Wednesday, November 28, 2012

Britain and Post-War France

In his never-ending quest to sanitize inflation, Paul Krugman now compares Great Britain and France in the 1920s, claiming that Britain chose the route of "virtue" while France inflated away its postwar debt, with France coming out the better. As is his M.O., Krugman does not tell the entire truth, but when one is bashing so-called virtue, I guess not telling the truth is to be expected.

He writes:
The two countries dealt with their debts very differently. Britain was a model of orthodoxy, returning to the gold standard and running huge primary surpluses to pay its debts; France, with a weaker political system, ended up inflating away much of its debt and accepting a big devaluation of the franc.
He then shows graphs that show a bigger gain in postwar GDP growth, which I guess is proof that inflation confers wonderful general economic benefits. (I am not putting the graphs on this page, so if you want to see them, go to his blog.)

First, Krugman overdoes it with the whole "virtue" thing. There was no "virtue" in Great Britain overvaluing its Pound Sterling following the war; virtue, after all, requires honesty and the Brits were not being honest about what World War I had done to its economy. (Like Krugman, they were in the "let's pretend we still are rich" mode of thinking.) Murray Rothbard in America's Great Depression noted that British financial policy was a disaster:
Great Britain, in particular, faced a grave economic problem. It was preparing to return to the gold standard at the pre-war par (the pound sterling equaling approximately $4.87), but this meant going back to gold at an exchange rate higher than the current free-market rate. In short, Britain insisted on returning to gold at a valuation that was 10-20 percent higher than the going exchange rate, which reflected the results of war and postwar inflation. This meant that British prices would have had to decline by about 10 to 20 percent in order to remain competitive with foreign countries, and to maintain her all-important export business.
However, notes Rothbard, because of the political power of Britain's labor unions, the needed wage contractions did not take place:
But no such decline occurred, primarily because unions did not permit wage rates to be lowered. Real-wage rates rose, and chronic large-scale unemployment struck Great Britain. Credit was not allowed to contract, as was needed to bring about deflation, as unemployment would have grown even more menacing—an unemployment caused partly by the postwar establishment of government unemployment insurance (which permitted trade unions to hold out against any wage cuts).
.As a result, Great Britain suffered from high unemployment during the 1920s. Indeed, had the Brits been "virtuous" instead of, well, British, they would have been willing to be honest about the real value of the pound and let it fall to market levels. To make matters worse, the USA through the actions mostly of the New York Federal Reserve Bank, actively increased the U.S. money supply, an action which did stabilize the pound at the higher price -- but at a high cost both to the British economy and ultimately to the USA itself.

Postwar France suffered from both inflation and political instability, as outlined by Benjamin Anderson in Economics and the Public Welfare.

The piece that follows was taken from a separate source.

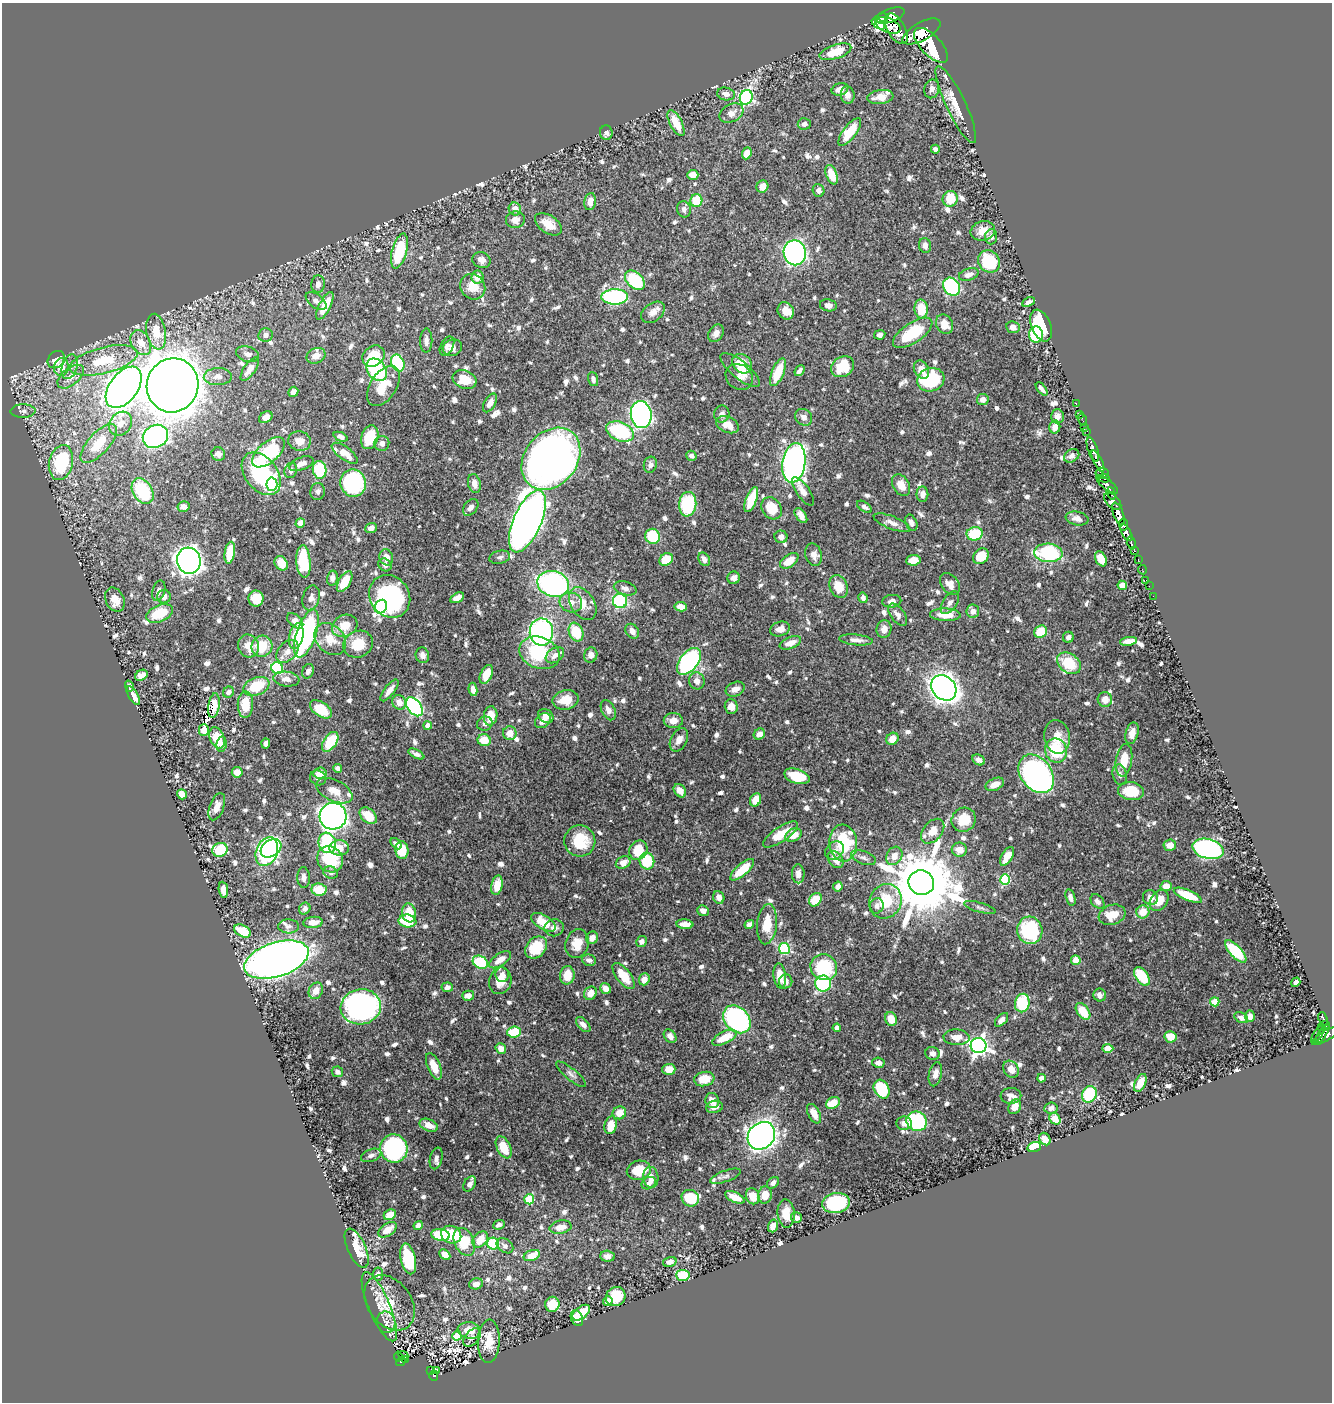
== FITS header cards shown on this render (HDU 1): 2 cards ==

Anderson notes that by late July 1926, the French franc had fallen in value to about two cents. He writes:
Every day the housewife of Paris found that her bread and her herring and her wine were rising in price. A German housewife in the late autumn of 1925, speaking of the French housewife, said "Poor thing." The German housewife had been there herself.
That is the side of inflation Krugman claims does not exist, or is reluctant to admit. But when one writes that printing money will bring back prosperity, one is not going to admit the downside of inflation.

6 comments:

Mike said...

Professor Anderson,
Krugman’s chart is labeled “Real” GDP. I could not find the source in the Maddison Database he cited.

Do we have any confidence in the assumed deflator that was used to arrive at the “Real” GDP?

Lines on a chart mean nothing if not grounded in honest data.

Bill Charowhas said...

I just read Garet Garrett's, "The Bubble That Broke the World." As you probably know it is about post-WW1 shennagans of the governments of the War's participants. What a revealing book!
-Bill Charowhas

Tel said...

Let us just bring this out in the open. Paul Krugman believes that price inflation and a falling US dollar, are the appropriate methods to devalue American wages because what might be difficult to achieve out in the open should rightly be done by stealth instead.

There it is. That is the implication of what he advocates, so let him defend this fair and square. Does he really think everyone is stupid except himself?

Mike said...

"Does he really think everyone is stupid except himself?"

That was rhetorical, right? :-)

Tel said...

http://mpra.ub.uni-muenchen.de/39021/1/GDP_per_capita.pdf

Thumb to figure 2 on page 7 and check the graph.

Britain is ahead of France in per-capita GDP through the end of the 19th Century and most of the 20th Century right up until 1970's.

Strangely enough Japan's "lost decade" is actually their highest relative rank on per-capita GDP in recent history.

Mike said...

Tel,

Thanks for the chart. So essentially it conflicts with Krugman’s assertion. There is so may games played with data and definitions, I trust very few when first presented.